Wailing children, flattened buildings and hospitals full of bodies – a devastating earthquake Monday looked painfully familiar for Syrian families and rescuers worn down by nearly 12 years of bombardment and displacement.
The 7.7 magnitude earthquake sent people rushing into the streets in the country's north, where air strikes and shelling have already traumatized the population and weakened the foundations of many buildings.
In the rebel-held town of Jandaris in Aleppo province, a mound of concrete, steel rods and bundles of clothes lay where a multistorey building once stood.
"There were 12 families under there. Not a single one came out. Not one," said a thin young man, his eyes wide open in shock and his hand bandaged.
"We were pulling people out ourselves at three in the morning," he said, his breath visible in the cold winter air as he spoke.
Young men could be seen clawing through debris and heaving hammers onto slabs of concrete to look for survivors. Dented water tanks and solar panels had flown off roofs and landed on the damp ground.
At least 783 people were killed and hundreds injured, acording to figures compiled from the Syrian regime's Health Ministry and the Syrian Civil Defense.
The state-run SANA news agency reported, citing the Health Ministry, that at least 403 people were killed and 1,284 others injured, while the Syrian Civil Defense said 380 people were killed and more than 1,000 others injured in areas under the opposition control in northwestern Syria.
The toll reported by state media is thought to include only those living in government-held areas.
In Türkiye, President Tayyip Erdoğan said more than 900 people were killed and more than 5,000 injured.
"We are in a race against time to save the lives of those under the rubble. Even if our teams are exhausted, we don't have time to rest," White Helmets head Raed Fares told Reuters by phone.
He said airstrikes over the years had left buildings structurally fragile so they "immediately collapsed," ultimately leading to more deaths.
Millions of people in northwest Syria have been left vulnerable by the conflict, according to the United Nations, which says 2.9 million people in the region have been displaced and 1.8 million are living in camps.
The rescue teams have worked for years rescuing people from shelling and aerial raids by the Syrian government or Russian forces which often hit the same location multiple times, risking paramedics' lives.
"At least now, no one is going to bomb us as we work," Fares said.
But the cold winter weather added another challenge for the rescue workers, who said families have been left exposed in near-freezing temperatures and heavy rains.

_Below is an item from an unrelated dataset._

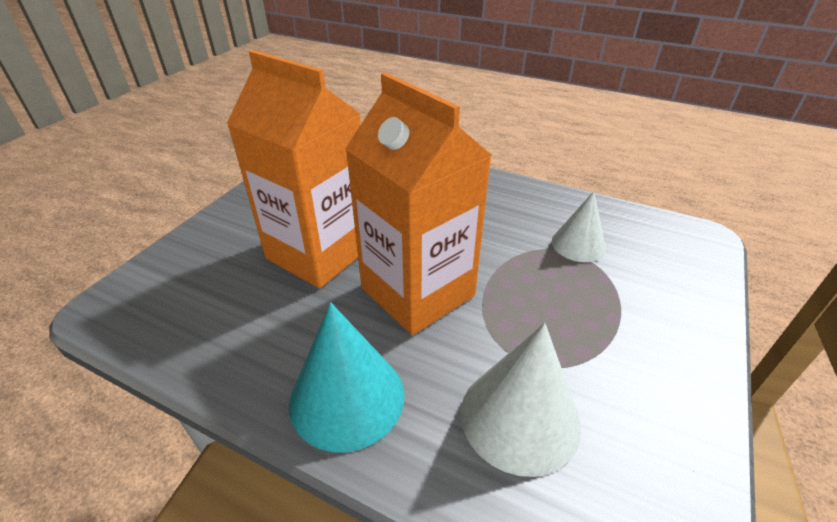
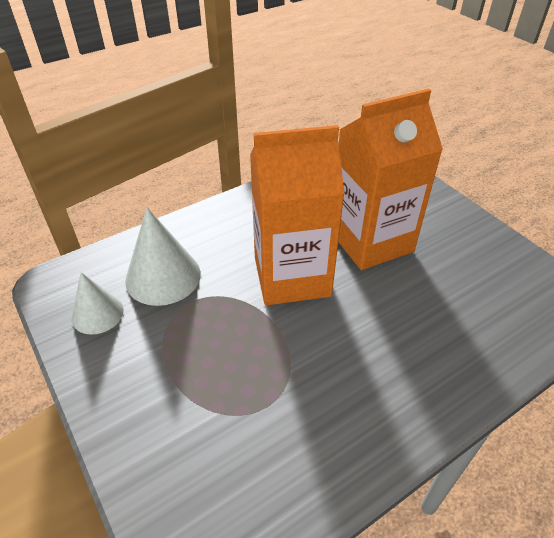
camera: 120 degrees right, 5 degrees up
turquoise cone [289,302,404,452] -> none
white cone [552,191,606,262] -> white cone moved to [71,272,124,335]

In the countryside of Idlib province, the earthquake damaged the modest structures set up in displacement camps hosting Syrians who had fled the war over the years, said Ahmad al-Sheikh, a resident of a nearby border town.
Further west, the main hospital in the rebel-held town of Afrin was teeming with wounded residents writhing on the ground and women struggling to reach loved ones by phone as the lines were down.
Medics zipped up black body bags on a bloodstained floor as toddlers screamed in the background.
"Ambulance sirens are heard everywhere. People are shocked," said Afrin resident Ibrahim Obaid. "The situation is so tragic. There's so much fear and we still feel the tremors."